I never watched Larry King, but the maneuvering to be his replacement has been great fun to watch. The candidates are:
Piers Morgan, front runner: The frosty sourpuss Brit on the smash-hit “America’s Got Talent.” Think of him as a kind of David Frost-in-reverse — instead of a smiling British import ready to hug America to his cheerful, satiric bosom, here’s a card-carrying master of journalistic intrusion all set to try to goose CNN’s numbers. Back in Britain, Morgan was a showbiz columnist and a former editor of the infamous News of the World, and he is widely known as a TV interviewer with a gift for gussying up rude questions (to Don Draper, the fictional hero of “Mad Men,” which premiered a new season Sunday, he might ask, “What does it mean when ad men like to be slapped around by hookers?”).

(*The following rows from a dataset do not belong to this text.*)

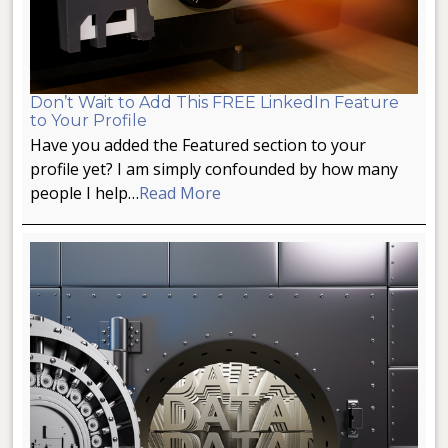
Don’t Wait to Add This FREE LinkedIn Feature
to Your Profile
Have you added the Featured section to your
profile yet? I am simply confounded by how many
people I help…
Read More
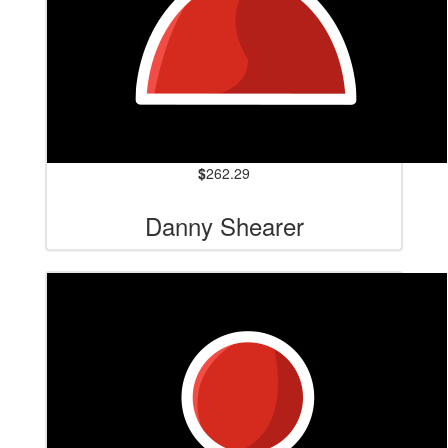
$
262.29
Danny Shearer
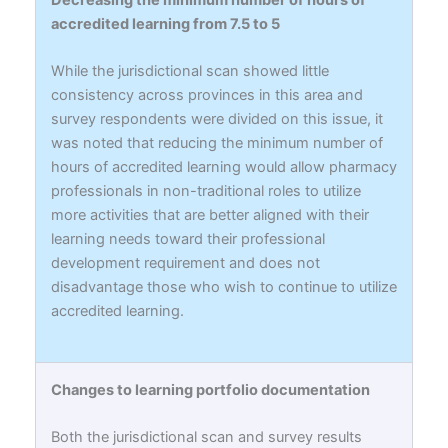
accredited learning from 7.5 to 5
While the jurisdictional scan showed little
consistency across provinces in this area and
survey respondents were divided on this issue, it
was noted that reducing the minimum number of
hours of accredited learning would allow pharmacy
professionals in non-traditional roles to utilize
more activities that are better aligned with their
learning needs toward their professional
development requirement and does not
disadvantage those who wish to continue to utilize
accredited learning.
Changes to learning portfolio documentation
Both the jurisdictional scan and survey results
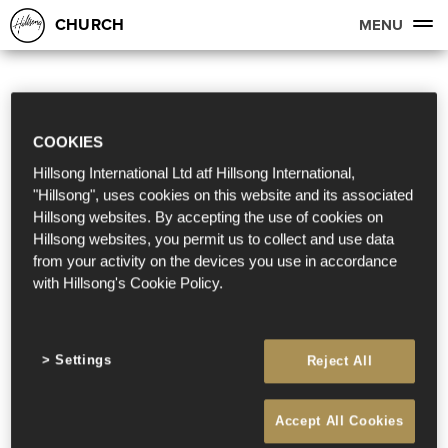
CHURCH
MENU
COOKIES
Hillsong International Ltd atf Hillsong International,
"Hillsong", uses cookies on this website and its associated
Hillsong websites. By accepting the use of cookies on
Hillsong websites, you permit us to collect and use data
from your activity on the devices you use in accordance
with Hillsong's Cookie Policy.
Settings
Reject All
Accept All Cookies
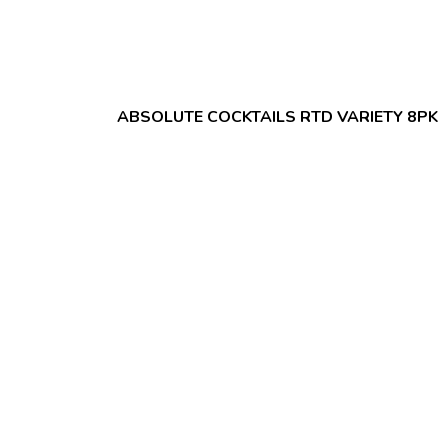
ABSOLUTE COCKTAILS RTD VARIETY 8PK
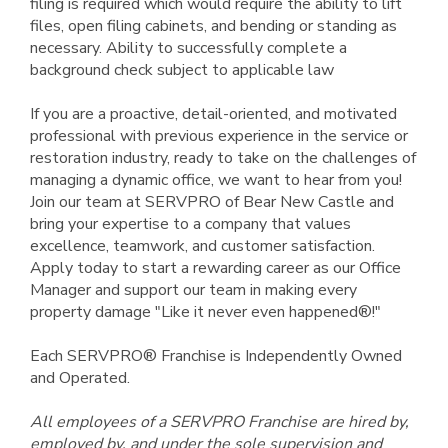
filing is required which would require the ability to lift
files, open filing cabinets, and bending or standing as
necessary. Ability to successfully complete a
background check subject to applicable law
If you are a proactive, detail-oriented, and motivated
professional with previous experience in the service or
restoration industry, ready to take on the challenges of
managing a dynamic office, we want to hear from you!
Join our team at SERVPRO of Bear New Castle and
bring your expertise to a company that values
excellence, teamwork, and customer satisfaction.
Apply today to start a rewarding career as our Office
Manager and support our team in making every
property damage "Like it never even happened®!"
Each SERVPRO® Franchise is Independently Owned
and Operated.
All employees of a SERVPRO Franchise are hired by,
employed by, and under the sole supervision and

We know him best, of course, as the guy who’s happy to buzz some performing incompetent and kill someone’s dream on behalf of the Higher Showbiz. I kind of like the idea of Morgan, actually.
Ryan Seacrest, the sidewinder: Don’t laugh. Simon Cowell’s favorite American whipping boy is Larry’s own candidate for the gig. And he has filled in on occasion. This is where the whole matter gets to be a lot of fun. Asking “American Idol” non-idol Seacrest to be the permanent replacement for King would be CNN’s blatant admission that it is dead in prime time without Celeb Journalism in the Raw. That’s what Seacrest provides over at E! and on his L. A. radio show. In Seacrest’s case, a fair amount of fawning is involved.
Complaints of trivialization would be deafening. The most interesting thing is this: Seacrest is nothing if not a quick study. Give him time to acclimate, and he might prove to be a sneakily good straight news interviewer because—are you ready—he’d have so much less at stake there than he might when the subject is Michael Lohan’s latest bid for attention. Just as Larry’s out-of-it flirtations with senility occasionally had him blustering into very good questions (asked with “Hey, I’m an old guy, what do I know?” insouciance), Seacrest, with his Chip and Dale showbiz sunniness, could get away with interrogating murder.
Katie Couric, the “Fat Chance” candidate: No one gets away with more interrogatory homicide than Couric. But, numbers be damned, she’s turned out to be a major asset to CBS. She doesn’t need the gig—not yet anyway. (Her contract is up next year.)
Joy Behar and Kathy Griffin, the “Say WHAT?” dish queens of last resort (to be used in the case of CNN executives deciding to do a full-goose-murder of their own news network): Think of them as the fire ax and hose on the wall, to be used only in the event of emergency.
But you have to admit, wouldn’t it be fun to hear the howls of pain then over the conflagration of the whole network?